> _Bacaan yang Diberikan_

────

Lamongan|Analisajatim.id—
Dalam perbincangan sehari-hari, politik sering kali diasosiasikan dengan kekotoran, tipu daya, dan intrik kekuasaan. Imaji semacam ini membekas kuat dalam benak publik, bahkan menjadi semacam dogma yang tak lagi dipertanyakan. Namun benarkah politik itu inheren kotor? Ataukah persepsi tersebut justru lahir dari ketidakhadiran publik dalam ruang-ruang politik, yang pada akhirnya menciptakan distorsi makna terhadap politik itu sendiri?
Politik, dalam akar katanya berasal dari bahasa Yunani, polis — yang berarti kota atau negara-kota. Dari sinilah muncul kata politikē, yang berarti “urusan kota” atau seni mengelola masyarakat.

Sesungguhnya, politik adalah instrumen mulia yang bertujuan mengatur kehidupan bersama secara adil, demokratis, dan berkeadaban. Ia adalah ruang deliberatif tempat nilai-nilai publik dinegosiasikan, kepentingan dikompromikan, dan keputusan kolektif diambil. Yang membuatnya tampak tercemar bukanlah esensinya, melainkan praktik yang terjadi ketika kekuasaan dijalankan tanpa kontrol sosial yang memadai—dan lebih parah lagi, ketika rakyat memilih menarik diri dari proses tersebut.
Tokoh seperti Plato dan Aristoteles adalah pionir dalam merumuskan kerangka berpikir politik. Plato dalam The Republic membayangkan sistem pemerintahan ideal yang dijalankan oleh para filsuf, sementara Aristoteles dalam Politics menegaskan bahwa manusia adalah “zoon politikon” — makhluk yang kodratnya adalah hidup berpolitik. Artinya, politik bukanlah alat manipulasi, tetapi wadah bagi manusia untuk mencapai kebaikan bersama (bonum commune).
Politik sebagai Ruang Publik yang Terabaikan
Dalam sistem demokrasi, politik seharusnya menjadi wahana partisipasi aktif warga negara. Akan tetapi, di banyak konteks, demokrasi telah mengalami reduksi menjadi sekadar prosedur elektoral lima tahunan. Di luar momentum pemilu, keterlibatan publik dalam proses politik nyaris nihil. Rakyat menjadi sekadar penonton, sementara panggung politik didominasi elite yang memiliki akses terhadap sumber daya ekonomi dan informasi.

────

> _Tugas a_
Ubah bagian entri yang dimulai dari baris berisi "quête d’une expérience" dan berakhir di baris berisi "En outre, empire-stream.dev" (kedua baris itu ikut) menjadi tabel Markdown dengan kolom No dan Baris, tanpa baris kosong.

> _Entri yang Diberikan_
────

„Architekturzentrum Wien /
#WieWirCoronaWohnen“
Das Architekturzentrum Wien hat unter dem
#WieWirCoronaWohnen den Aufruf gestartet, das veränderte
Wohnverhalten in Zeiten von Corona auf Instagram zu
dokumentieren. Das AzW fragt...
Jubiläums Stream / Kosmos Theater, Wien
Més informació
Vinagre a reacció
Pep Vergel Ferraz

────

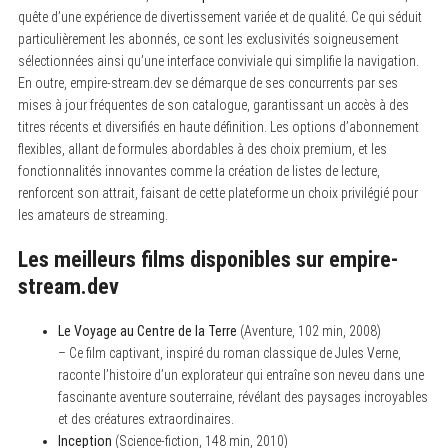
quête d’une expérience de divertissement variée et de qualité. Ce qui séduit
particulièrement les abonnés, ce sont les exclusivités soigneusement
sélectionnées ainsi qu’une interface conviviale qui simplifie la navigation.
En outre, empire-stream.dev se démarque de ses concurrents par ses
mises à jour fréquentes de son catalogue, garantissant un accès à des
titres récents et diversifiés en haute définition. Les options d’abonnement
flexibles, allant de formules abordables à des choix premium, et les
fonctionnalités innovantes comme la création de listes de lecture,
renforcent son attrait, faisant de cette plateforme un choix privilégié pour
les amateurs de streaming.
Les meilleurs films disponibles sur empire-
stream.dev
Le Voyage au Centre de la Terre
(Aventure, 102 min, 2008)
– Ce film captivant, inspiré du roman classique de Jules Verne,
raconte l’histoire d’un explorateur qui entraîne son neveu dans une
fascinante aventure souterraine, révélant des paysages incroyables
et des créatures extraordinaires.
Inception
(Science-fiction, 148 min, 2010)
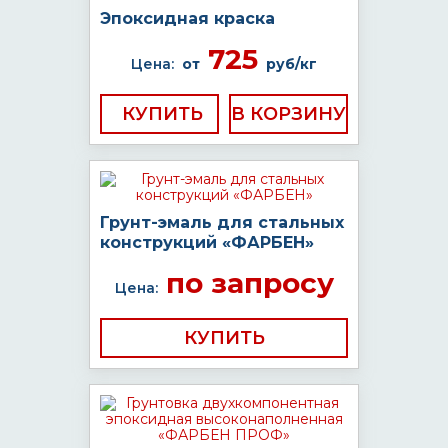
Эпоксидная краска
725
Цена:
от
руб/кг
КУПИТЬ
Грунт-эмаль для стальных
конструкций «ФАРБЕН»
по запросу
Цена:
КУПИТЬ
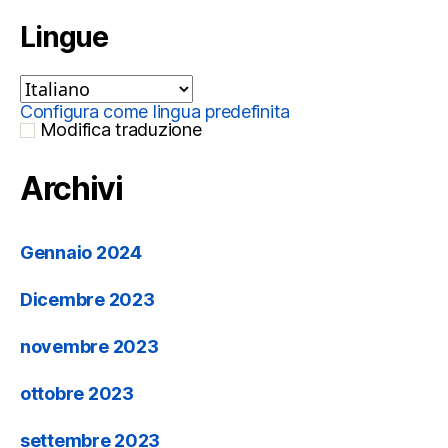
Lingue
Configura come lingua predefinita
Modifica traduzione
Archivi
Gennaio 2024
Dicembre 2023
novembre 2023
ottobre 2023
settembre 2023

────

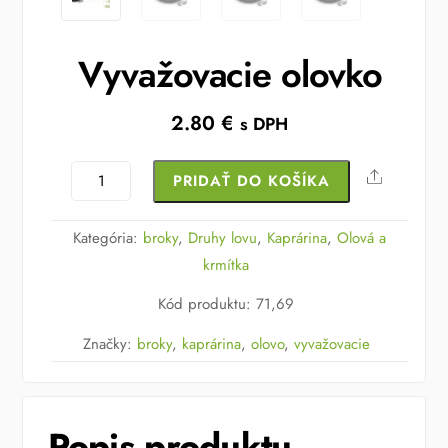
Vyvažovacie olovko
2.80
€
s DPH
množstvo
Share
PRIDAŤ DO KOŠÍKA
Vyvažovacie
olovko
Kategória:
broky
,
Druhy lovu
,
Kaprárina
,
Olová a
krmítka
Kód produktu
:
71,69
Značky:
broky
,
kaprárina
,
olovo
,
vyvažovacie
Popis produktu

────

> _Tugas b_
Teruskan tulisan tentang politik itu, mulai setelah kalimat terakhirnya.

> _Tempat Jawaban a_
| No | Baris |
|---|---|
| 1 | quête d’une expérience de divertissement variée et de qualité. Ce qui séduit |
| 2 | particulièrement les abonnés, ce sont les exclusivités soigneusement |
| 3 | sélectionnées ainsi qu’une interface conviviale qui simplifie la navigation. |
| 4 | En outre, empire-stream.dev se démarque de ses concurrents par ses |

> _Tempat Jawaban b_
Kekosongan ini menciptakan situasi yang rentan terhadap disfungsi demokrasi. Di sinilah akar dari stigma “politik kotor” itu bertumbuh. Padahal, jika ditilik secara lebih jernih, yang kita hadapi bukanlah kekotoran politik sebagai sistem, melainkan absennya kontrol warga terhadap mekanisme pengambilan keputusan politik. Dengan kata lain, kita menyaksikan efek dari demokrasi tanpa demos: sistem berjalan, tetapi rakyat menghilang.
Menyalahkan Sistem atau Mendidik Partisipasi?
Alih-alih perpetuasi apatisme, semestinya kita mulai mengadopsi pendekatan yang lebih reflektif. Menyalahkan politik sebagai sesuatu yang kotor adalah bentuk simplifikasi problem. Yang perlu dilakukan bukan menjauhi politik, melainkan mengintervensi politik dengan cara-cara yang etis, kritis, dan partisipatif.
Melek politik dalam konteks ini tidak sebatas memahami proses elektoral atau mengenali aktor-aktor politik, tetapi mencakup kesadaran kritis terhadap bagaimana kekuasaan bekerja, bagaimana kebijakan publik dibentuk, dan bagaimana rakyat dapat memengaruhi arah perubahan. Paulo Freire, dalam Pedagogy of the Oppressed, menyebut ini sebagai bentuk “kesadaran politis” yang memungkinkan masyarakat tak sekadar menjadi objek kebijakan, tetapi subjek yang aktif menentukan nasib kolektifnya.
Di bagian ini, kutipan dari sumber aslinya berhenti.